That is at the heart of our failure to deal with the deeply offensive level of gun violence in this country. If the murder of 20 students at Sandy Hook can fail to spur action, the killing of 19 children in Uvalde, Texas, is unlikely to generate more than thoughts and prayers and hand-wringing.
A majority of Americans support the strengthening of laws governing the sale of firearms. They support background checks for all gun purchases, the banning of high-capacity ammunition magazines and assault weapons, and a 30-day waiting period for all gun sales. They rightly recognize that something must be done, that such measures can be accomplished without violating the Second Amendment and that a civilized nation engages in action rather than rhetoric following the murder of schoolchildren.
But the United States is not governed by the majority; it is governed by an oppressive minority that wields power not commensurate with its numbers. In other words, the U.S. Senate doesn’t care what the people want.
Currently, there are 50 Republicans in the Senate, along with 48 Democrats and two Independents who caucus with the Democrats. Using the 2020 U.S. Census and splitting the population of the six states that have senators from both parties, Senate Republicans represent 43.5 percent of the population. They have not represented a majority since 1996.
But with a filibuster rule requiring 60-member approval to pass legislation, those 43.5 percent hold sway. This isn’t a representative democracy; it’s a hostage situation.
And so we have three Supreme Court justices appointed by a one-term president who twice lost the popular vote and twice was impeached. And we have a Senate that ignores climate change. And we have a Senate that refuses to enact meaningful gun control — despite the desires of the public.
And that doesn’t even include the skewing of the Electoral College, which opens the prospect to the least-popular candidate winning the presidency.
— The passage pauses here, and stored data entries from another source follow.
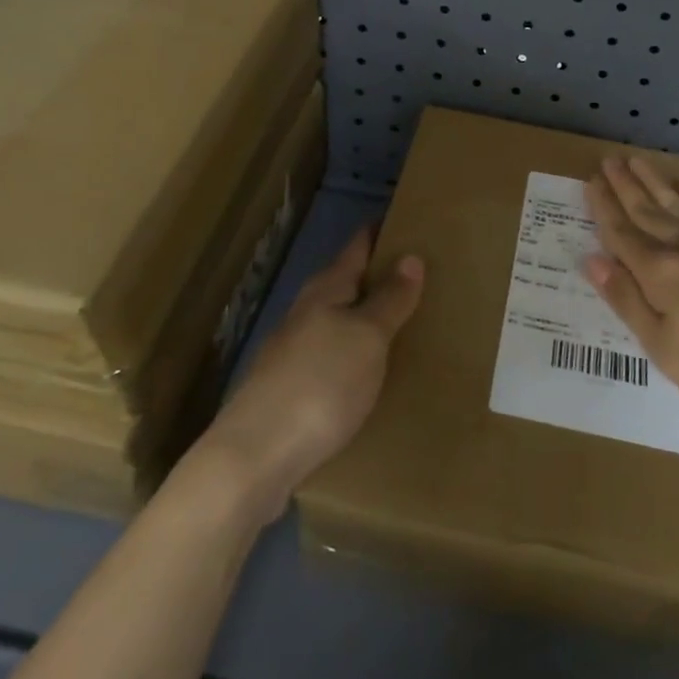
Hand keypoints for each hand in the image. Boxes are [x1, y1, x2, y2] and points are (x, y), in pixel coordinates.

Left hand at [197, 225, 422, 523]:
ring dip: (368, 317)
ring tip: (407, 322)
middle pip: (346, 283)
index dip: (381, 231)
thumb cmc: (320, 385)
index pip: (357, 246)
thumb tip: (410, 256)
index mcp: (325, 291)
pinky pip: (333, 358)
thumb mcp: (366, 337)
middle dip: (379, 276)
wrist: (254, 458)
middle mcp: (306, 313)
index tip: (410, 220)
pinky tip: (373, 372)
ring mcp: (293, 353)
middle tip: (424, 274)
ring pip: (338, 322)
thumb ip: (389, 299)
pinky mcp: (290, 391)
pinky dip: (356, 354)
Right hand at [584, 156, 678, 444]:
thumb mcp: (666, 349)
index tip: (590, 182)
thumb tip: (592, 259)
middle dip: (625, 187)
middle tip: (607, 160)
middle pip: (648, 212)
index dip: (604, 209)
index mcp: (661, 274)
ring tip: (637, 161)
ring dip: (655, 182)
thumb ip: (627, 301)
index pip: (622, 234)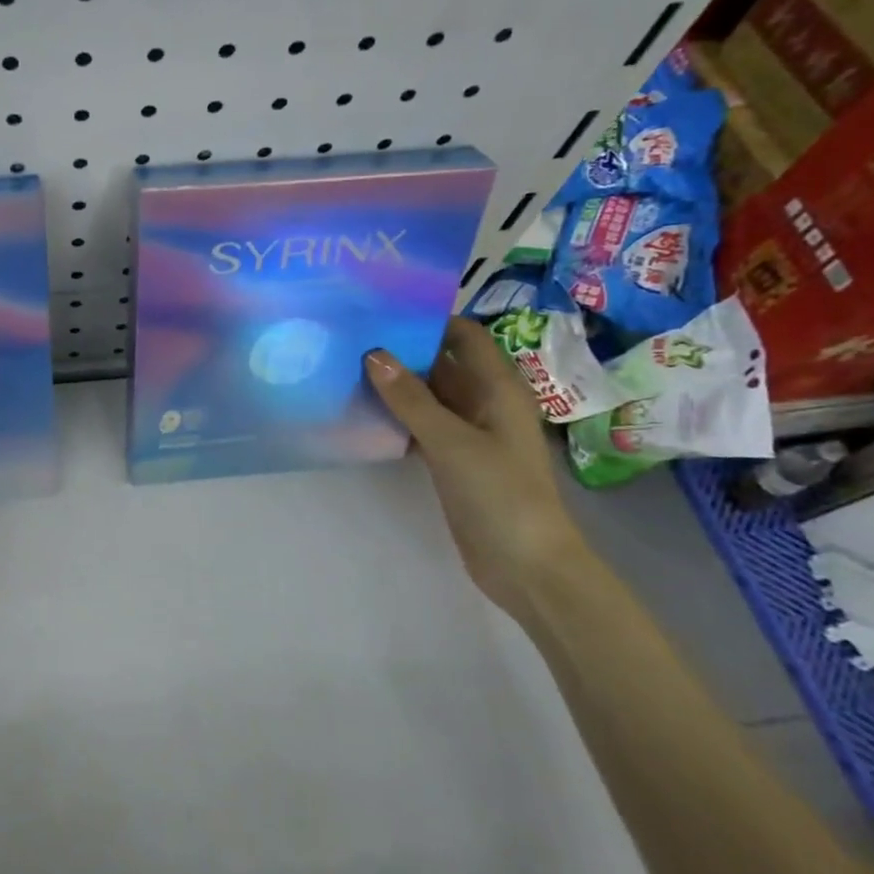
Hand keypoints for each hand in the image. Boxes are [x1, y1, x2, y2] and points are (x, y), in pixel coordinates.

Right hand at [366, 318, 589, 621]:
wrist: (526, 564)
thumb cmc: (501, 493)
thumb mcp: (453, 442)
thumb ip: (411, 399)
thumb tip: (373, 354)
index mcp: (498, 388)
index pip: (465, 336)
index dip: (431, 319)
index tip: (383, 310)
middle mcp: (484, 403)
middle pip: (443, 363)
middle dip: (404, 350)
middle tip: (352, 337)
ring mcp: (468, 433)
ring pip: (428, 396)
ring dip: (396, 385)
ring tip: (347, 368)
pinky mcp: (453, 460)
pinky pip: (421, 426)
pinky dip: (396, 417)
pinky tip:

That has happened twice in the past five elections.
As Kenneth Owen, a University of Illinois professor, wrote for The Atlantic: “Minority rule is fast becoming the defining feature of the American republic. … When parties commit themselves to minority rule, the backlash can be severe. … History suggests that Republicans would then pay — dearly — for their years of minority rule.”
Which might or might not be a long-term problem for Republicans. But it’s clearly a problem for the rest of us. Republicans wear inaction as a badge of honor, and schoolchildren get murdered because of it.
Intransigence in defense of your definition of liberty is, indeed, a vice. And it is enabled by a system that allows for the tyranny of the minority.